▶ **What this task involves**
Once you reach the line containing "(at -1.4 -3.3)" in the entries below, write out that line and each one after it down to the line containing "(at -1.4 2.1)", exactly and with nothing added.

Collected data:
- Opening Delimiter -

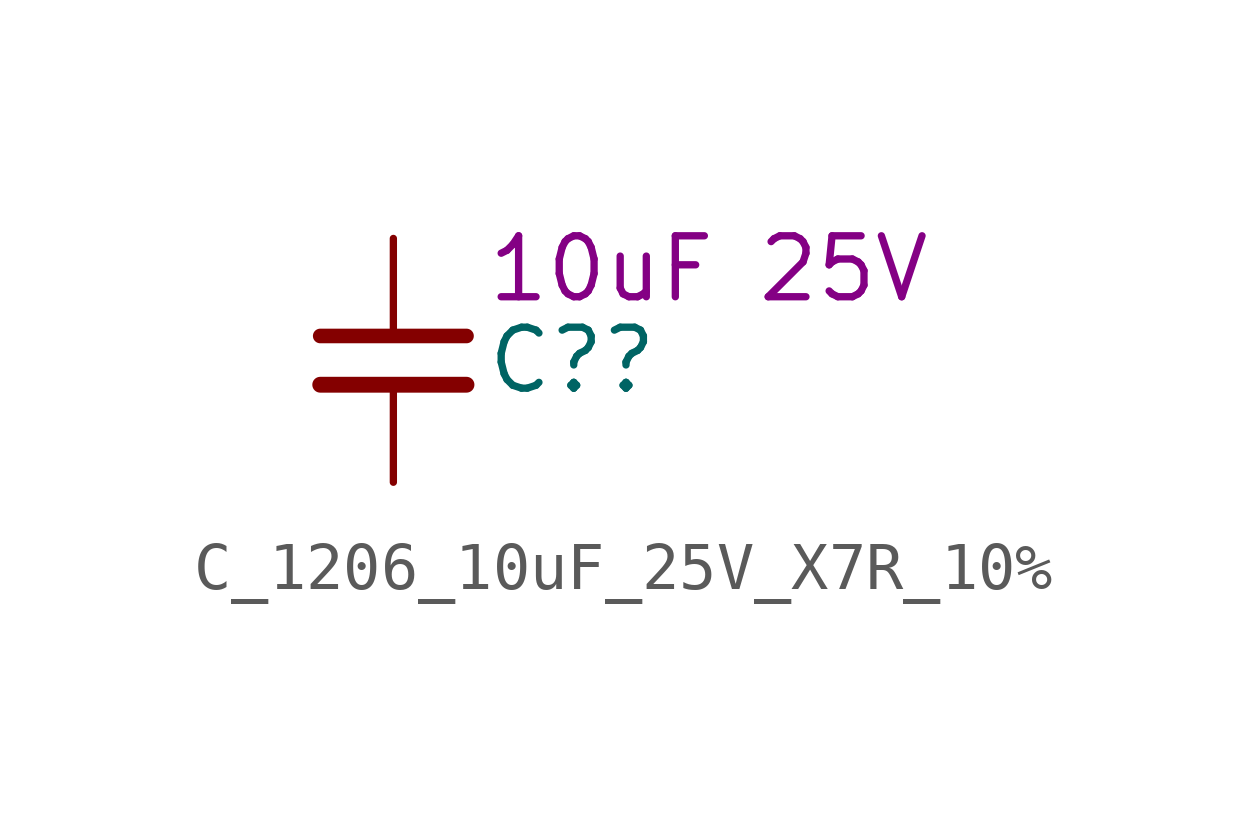
<source format=kicad_sym>
(kicad_symbol_lib
  (version 20220914)
  (generator kicad_symbol_editor)
  (symbol "C_1206_10uF_25V_X7R_10%"
    (pin_numbers hide)
    (property "Reference" "C?"
      (at 1.905 0 0)
      (effects (font (size 1.27 1.27)) (justify left)))
    (property "DisplayValue" "10uF 25V"
      (at 1.905 1.905 0)
      (effects (font (size 1.27 1.27)) (justify left)))
    (symbol "C_1206_10uF_25V_X7R_10%_0_1"
      (polyline (pts (xy -1.524 -0.508) (xy 1.524 -0.508)) (stroke (width 0.33) (type default)) (fill (type none)))
      (polyline (pts (xy -1.524 0.508) (xy 1.524 0.508)) (stroke (width 0.305) (type default)) (fill (type none))))
    (symbol "C_1206_10uF_25V_X7R_10%_1_1"
      (pin passive line (at 0 2.54 270) (length 2.032) (name "~" (effects (font (size 1.27 1.27)))) (number "1" (effects (font (size 1.27 1.27)))))
      (pin passive line (at 0 -2.54 90) (length 2.032) (name "~" (effects (font (size 1.27 1.27)))) (number "2" (effects (font (size 1.27 1.27))))))))
</source>
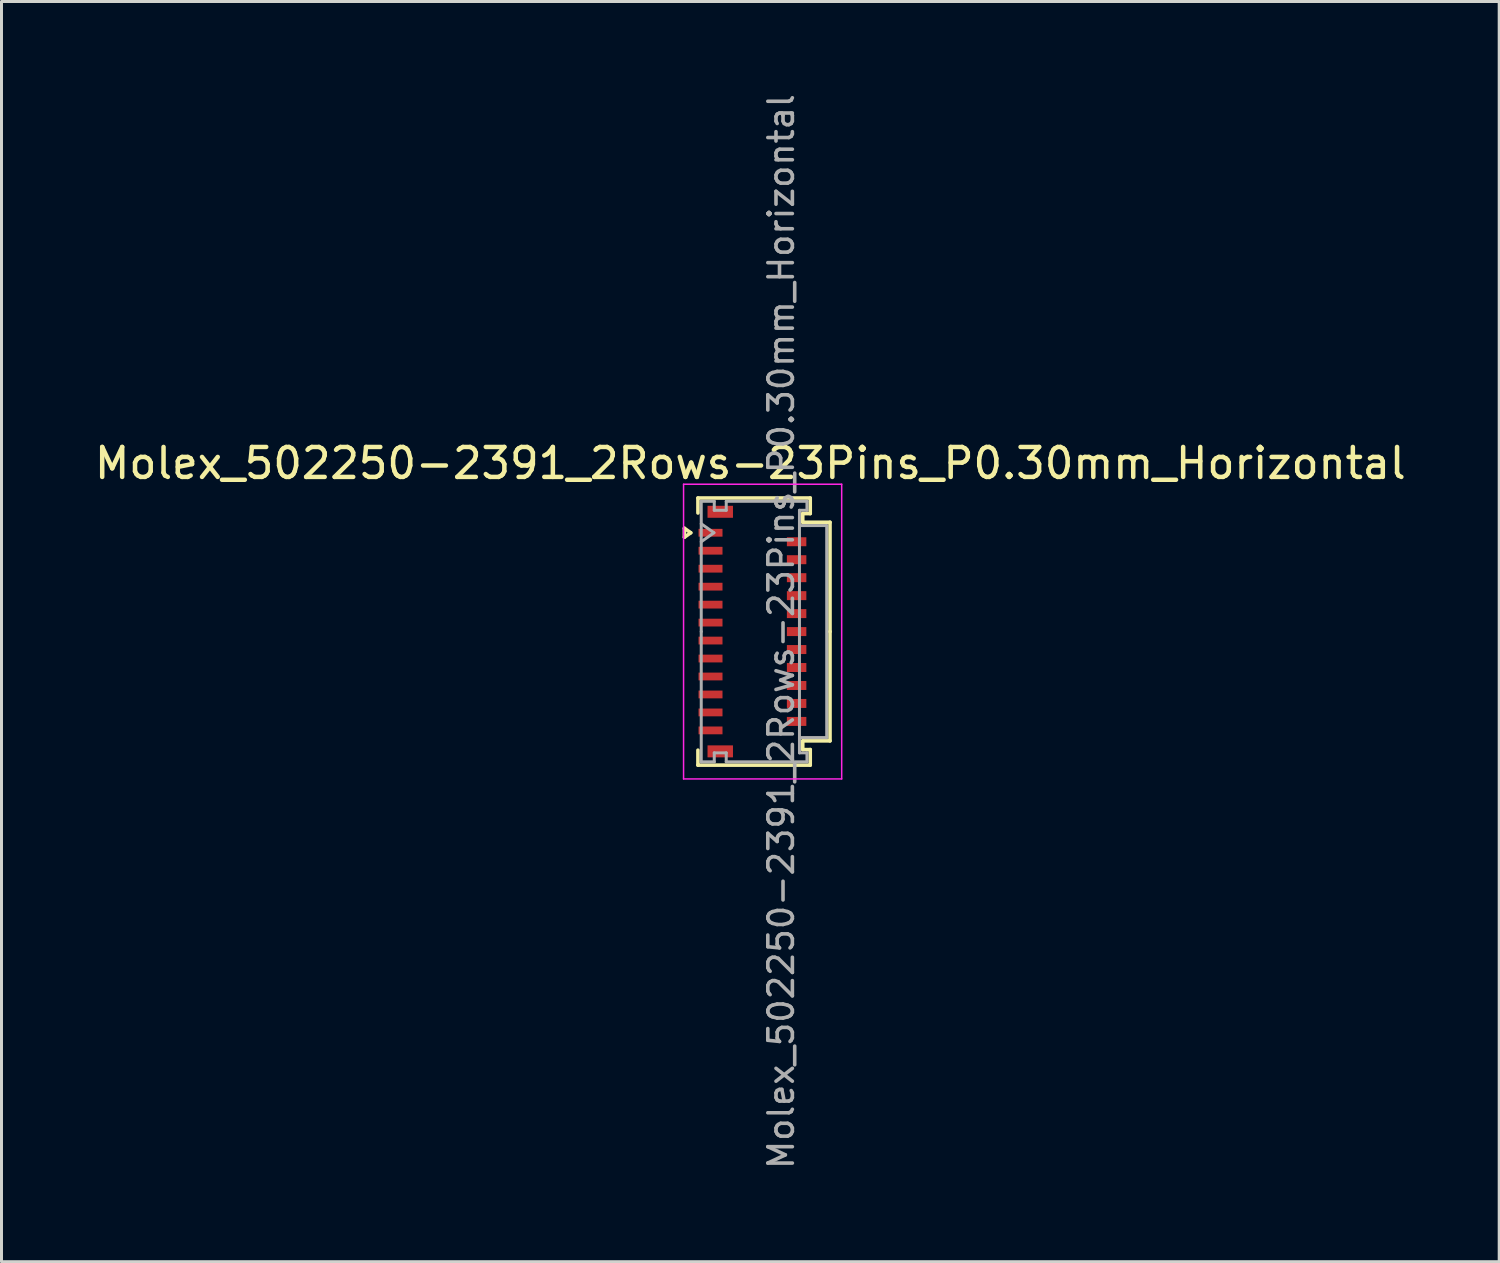
<source format=kicad_pcb>
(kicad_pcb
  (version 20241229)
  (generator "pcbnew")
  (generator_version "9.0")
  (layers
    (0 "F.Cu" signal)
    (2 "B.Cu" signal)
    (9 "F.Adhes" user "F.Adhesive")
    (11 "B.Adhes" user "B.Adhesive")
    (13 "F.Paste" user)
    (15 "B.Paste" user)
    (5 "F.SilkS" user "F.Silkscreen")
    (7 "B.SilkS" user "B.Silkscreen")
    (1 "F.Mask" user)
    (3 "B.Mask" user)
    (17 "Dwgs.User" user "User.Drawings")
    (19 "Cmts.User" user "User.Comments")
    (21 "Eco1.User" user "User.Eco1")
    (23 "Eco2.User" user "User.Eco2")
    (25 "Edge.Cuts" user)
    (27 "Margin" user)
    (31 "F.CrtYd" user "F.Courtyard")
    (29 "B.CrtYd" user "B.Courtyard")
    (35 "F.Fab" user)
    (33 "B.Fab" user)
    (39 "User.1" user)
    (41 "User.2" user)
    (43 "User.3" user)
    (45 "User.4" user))
  (footprint "Molex_502250-2391_2Rows-23Pins_P0.30mm_Horizontal"
    (layer "F.Cu")
    (at 22.076 18.04)
    (property "Reference" "Molex_502250-2391_2Rows-23Pins_P0.30mm_Horizontal" (at -0.07 -5.62 0) (layer "F.SilkS") (effects (font (size 1 1) (thickness 0.15))))
    (attr smd)
    (fp_line (start -2.272 -3.45) (end -2.06 -3.3) (stroke (width 0.12) (type solid)) (layer "F.SilkS"))
    (fp_line (start -2.272 -3.15) (end -2.272 -3.45) (stroke (width 0.12) (type solid)) (layer "F.SilkS"))
    (fp_line (start -2.06 -3.3) (end -2.272 -3.15) (stroke (width 0.12) (type solid)) (layer "F.SilkS"))
    (fp_line (start -1.82 -4.46) (end 1.93 -4.46) (stroke (width 0.12) (type solid)) (layer "F.SilkS"))
    (fp_line (start -1.82 -3.96) (end -1.82 -4.46) (stroke (width 0.12) (type solid)) (layer "F.SilkS"))
    (fp_line (start -1.82 3.96) (end -1.82 4.46) (stroke (width 0.12) (type solid)) (layer "F.SilkS"))
    (fp_line (start -1.82 4.46) (end 1.93 4.46) (stroke (width 0.12) (type solid)) (layer "F.SilkS"))
    (fp_line (start 1.68 -3.94) (end 1.68 -3.65) (stroke (width 0.12) (type solid)) (layer "F.SilkS"))
    (fp_line (start 1.68 -3.65) (end 2.59 -3.65) (stroke (width 0.12) (type solid)) (layer "F.SilkS"))
    (fp_line (start 1.68 3.65) (end 2.59 3.65) (stroke (width 0.12) (type solid)) (layer "F.SilkS"))
    (fp_line (start 1.68 3.94) (end 1.68 3.65) (stroke (width 0.12) (type solid)) (layer "F.SilkS"))
    (fp_line (start 1.93 -4.46) (end 1.93 -3.94) (stroke (width 0.12) (type solid)) (layer "F.SilkS"))
    (fp_line (start 1.93 -3.94) (end 1.68 -3.94) (stroke (width 0.12) (type solid)) (layer "F.SilkS"))
    (fp_line (start 1.93 3.94) (end 1.68 3.94) (stroke (width 0.12) (type solid)) (layer "F.SilkS"))
    (fp_line (start 1.93 4.46) (end 1.93 3.94) (stroke (width 0.12) (type solid)) (layer "F.SilkS"))
    (fp_line (start 2.59 -3.65) (end 2.59 0) (stroke (width 0.12) (type solid)) (layer "F.SilkS"))
    (fp_line (start 2.59 3.65) (end 2.59 0) (stroke (width 0.12) (type solid)) (layer "F.SilkS"))
    (fp_line (start -2.3 -4.92) (end -2.3 4.92) (stroke (width 0.05) (type solid)) (layer "F.CrtYd"))
    (fp_line (start -2.3 4.92) (end 2.98 4.92) (stroke (width 0.05) (type solid)) (layer "F.CrtYd"))
    (fp_line (start 2.98 -4.92) (end -2.3 -4.92) (stroke (width 0.05) (type solid)) (layer "F.CrtYd"))
    (fp_line (start 2.98 4.92) (end 2.98 -4.92) (stroke (width 0.05) (type solid)) (layer "F.CrtYd"))
    (fp_line (start -1.71 -4.35) (end -1.275 -4.35) (stroke (width 0.1) (type solid)) (layer "F.Fab"))
    (fp_line (start -1.71 -3.6) (end -1.286 -3.3) (stroke (width 0.1) (type solid)) (layer "F.Fab"))
    (fp_line (start -1.71 0) (end -1.71 -4.35) (stroke (width 0.1) (type solid)) (layer "F.Fab"))
    (fp_line (start -1.71 0) (end -1.71 4.35) (stroke (width 0.1) (type solid)) (layer "F.Fab"))
    (fp_line (start -1.71 4.35) (end -1.275 4.35) (stroke (width 0.1) (type solid)) (layer "F.Fab"))
    (fp_line (start -1.286 -3.3) (end -1.71 -3) (stroke (width 0.1) (type solid)) (layer "F.Fab"))
    (fp_line (start -1.275 -4.35) (end -1.275 -4.05) (stroke (width 0.1) (type solid)) (layer "F.Fab"))
    (fp_line (start -1.275 -4.05) (end -0.875 -4.05) (stroke (width 0.1) (type solid)) (layer "F.Fab"))
    (fp_line (start -1.275 4.05) (end -0.875 4.05) (stroke (width 0.1) (type solid)) (layer "F.Fab"))
    (fp_line (start -1.275 4.35) (end -1.275 4.05) (stroke (width 0.1) (type solid)) (layer "F.Fab"))
    (fp_line (start -0.875 -4.35) (end 1.82 -4.35) (stroke (width 0.1) (type solid)) (layer "F.Fab"))
    (fp_line (start -0.875 -4.05) (end -0.875 -4.35) (stroke (width 0.1) (type solid)) (layer "F.Fab"))
    (fp_line (start -0.875 4.05) (end -0.875 4.35) (stroke (width 0.1) (type solid)) (layer "F.Fab"))
    (fp_line (start -0.875 4.35) (end 1.82 4.35) (stroke (width 0.1) (type solid)) (layer "F.Fab"))
    (fp_line (start 1.57 -4.05) (end 1.57 0) (stroke (width 0.1) (type solid)) (layer "F.Fab"))
    (fp_line (start 1.57 -3.54) (end 2.48 -3.54) (stroke (width 0.1) (type solid)) (layer "F.Fab"))
    (fp_line (start 1.57 4.05) (end 1.57 0) (stroke (width 0.1) (type solid)) (layer "F.Fab"))
    (fp_line (start 1.82 -4.35) (end 1.82 -4.05) (stroke (width 0.1) (type solid)) (layer "F.Fab"))
    (fp_line (start 1.82 -4.05) (end 1.57 -4.05) (stroke (width 0.1) (type solid)) (layer "F.Fab"))
    (fp_line (start 1.82 4.05) (end 1.57 4.05) (stroke (width 0.1) (type solid)) (layer "F.Fab"))
    (fp_line (start 1.82 4.35) (end 1.82 4.05) (stroke (width 0.1) (type solid)) (layer "F.Fab"))
    (fp_line (start 2.48 -3.54) (end 2.48 3.54) (stroke (width 0.1) (type solid)) (layer "F.Fab"))
    (fp_line (start 2.48 3.54) (end 1.57 3.54) (stroke (width 0.1) (type solid)) (layer "F.Fab"))
    (fp_text user "${REFERENCE}" (at 0.96 0 90) (layer "F.Fab") (effects (font (size 0.82 0.82) (thickness 0.12))))
    (pad "" smd rect (at -1.075 -4) (size 0.85 0.4) (layers "F.Cu" "F.Mask" "F.Paste"))
    (pad "" smd rect (at -1.075 4) (size 0.85 0.4) (layers "F.Cu" "F.Mask" "F.Paste"))
    (pad "1" smd rect (at -1.4 -3.3) (size 0.8 0.26) (layers "F.Cu" "F.Mask" "F.Paste"))
    (pad "2" smd rect (at 1.475 -3) (size 0.65 0.3) (layers "F.Cu" "F.Mask" "F.Paste"))
    (pad "3" smd rect (at -1.4 -2.7) (size 0.8 0.26) (layers "F.Cu" "F.Mask" "F.Paste"))
    (pad "4" smd rect (at 1.475 -2.4) (size 0.65 0.3) (layers "F.Cu" "F.Mask" "F.Paste"))
    (pad "5" smd rect (at -1.4 -2.1) (size 0.8 0.26) (layers "F.Cu" "F.Mask" "F.Paste"))
    (pad "6" smd rect (at 1.475 -1.8) (size 0.65 0.3) (layers "F.Cu" "F.Mask" "F.Paste"))
    (pad "7" smd rect (at -1.4 -1.5) (size 0.8 0.26) (layers "F.Cu" "F.Mask" "F.Paste"))
    (pad "8" smd rect (at 1.475 -1.2) (size 0.65 0.3) (layers "F.Cu" "F.Mask" "F.Paste"))
    (pad "9" smd rect (at -1.4 -0.9) (size 0.8 0.26) (layers "F.Cu" "F.Mask" "F.Paste"))
    (pad "10" smd rect (at 1.475 -0.6) (size 0.65 0.3) (layers "F.Cu" "F.Mask" "F.Paste"))
    (pad "11" smd rect (at -1.4 -0.3) (size 0.8 0.26) (layers "F.Cu" "F.Mask" "F.Paste"))
    (pad "12" smd rect (at 1.475 0) (size 0.65 0.3) (layers "F.Cu" "F.Mask" "F.Paste"))
    (pad "13" smd rect (at -1.4 0.3) (size 0.8 0.26) (layers "F.Cu" "F.Mask" "F.Paste"))
    (pad "14" smd rect (at 1.475 0.6) (size 0.65 0.3) (layers "F.Cu" "F.Mask" "F.Paste"))
    (pad "15" smd rect (at -1.4 0.9) (size 0.8 0.26) (layers "F.Cu" "F.Mask" "F.Paste"))
    (pad "16" smd rect (at 1.475 1.2) (size 0.65 0.3) (layers "F.Cu" "F.Mask" "F.Paste"))
    (pad "17" smd rect (at -1.4 1.5) (size 0.8 0.26) (layers "F.Cu" "F.Mask" "F.Paste"))
    (pad "18" smd rect (at 1.475 1.8) (size 0.65 0.3) (layers "F.Cu" "F.Mask" "F.Paste"))
    (pad "19" smd rect (at -1.4 2.1) (size 0.8 0.26) (layers "F.Cu" "F.Mask" "F.Paste"))
    (pad "20" smd rect (at 1.475 2.4) (size 0.65 0.3) (layers "F.Cu" "F.Mask" "F.Paste"))
    (pad "21" smd rect (at -1.4 2.7) (size 0.8 0.26) (layers "F.Cu" "F.Mask" "F.Paste"))
    (pad "22" smd rect (at 1.475 3) (size 0.65 0.3) (layers "F.Cu" "F.Mask" "F.Paste"))
    (pad "23" smd rect (at -1.4 3.3) (size 0.8 0.26) (layers "F.Cu" "F.Mask" "F.Paste")))
  (gr_rect
    (start -3 -3)
    (end 47.012 39.081)
    (stroke (width 0.1) (type default))
    (fill no)
    (layer "Edge.Cuts")))
</source>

- Closing Delimiter -

▶ **Response area**
    (pad "1" smd rect (at -1.4 -3.3) (size 0.8 0.26) (layers "F.Cu" "F.Mask" "F.Paste"))
    (pad "2" smd rect (at 1.475 -3) (size 0.65 0.3) (layers "F.Cu" "F.Mask" "F.Paste"))
    (pad "3" smd rect (at -1.4 -2.7) (size 0.8 0.26) (layers "F.Cu" "F.Mask" "F.Paste"))
    (pad "4" smd rect (at 1.475 -2.4) (size 0.65 0.3) (layers "F.Cu" "F.Mask" "F.Paste"))
    (pad "5" smd rect (at -1.4 -2.1) (size 0.8 0.26) (layers "F.Cu" "F.Mask" "F.Paste"))
    (pad "6" smd rect (at 1.475 -1.8) (size 0.65 0.3) (layers "F.Cu" "F.Mask" "F.Paste"))
    (pad "7" smd rect (at -1.4 -1.5) (size 0.8 0.26) (layers "F.Cu" "F.Mask" "F.Paste"))
    (pad "8" smd rect (at 1.475 -1.2) (size 0.65 0.3) (layers "F.Cu" "F.Mask" "F.Paste"))
    (pad "9" smd rect (at -1.4 -0.9) (size 0.8 0.26) (layers "F.Cu" "F.Mask" "F.Paste"))
    (pad "10" smd rect (at 1.475 -0.6) (size 0.65 0.3) (layers "F.Cu" "F.Mask" "F.Paste"))
    (pad "11" smd rect (at -1.4 -0.3) (size 0.8 0.26) (layers "F.Cu" "F.Mask" "F.Paste"))
    (pad "12" smd rect (at 1.475 0) (size 0.65 0.3) (layers "F.Cu" "F.Mask" "F.Paste"))
    (pad "13" smd rect (at -1.4 0.3) (size 0.8 0.26) (layers "F.Cu" "F.Mask" "F.Paste"))
    (pad "14" smd rect (at 1.475 0.6) (size 0.65 0.3) (layers "F.Cu" "F.Mask" "F.Paste"))
    (pad "15" smd rect (at -1.4 0.9) (size 0.8 0.26) (layers "F.Cu" "F.Mask" "F.Paste"))
    (pad "16" smd rect (at 1.475 1.2) (size 0.65 0.3) (layers "F.Cu" "F.Mask" "F.Paste"))
    (pad "17" smd rect (at -1.4 1.5) (size 0.8 0.26) (layers "F.Cu" "F.Mask" "F.Paste"))
    (pad "18" smd rect (at 1.475 1.8) (size 0.65 0.3) (layers "F.Cu" "F.Mask" "F.Paste"))
    (pad "19" smd rect (at -1.4 2.1) (size 0.8 0.26) (layers "F.Cu" "F.Mask" "F.Paste"))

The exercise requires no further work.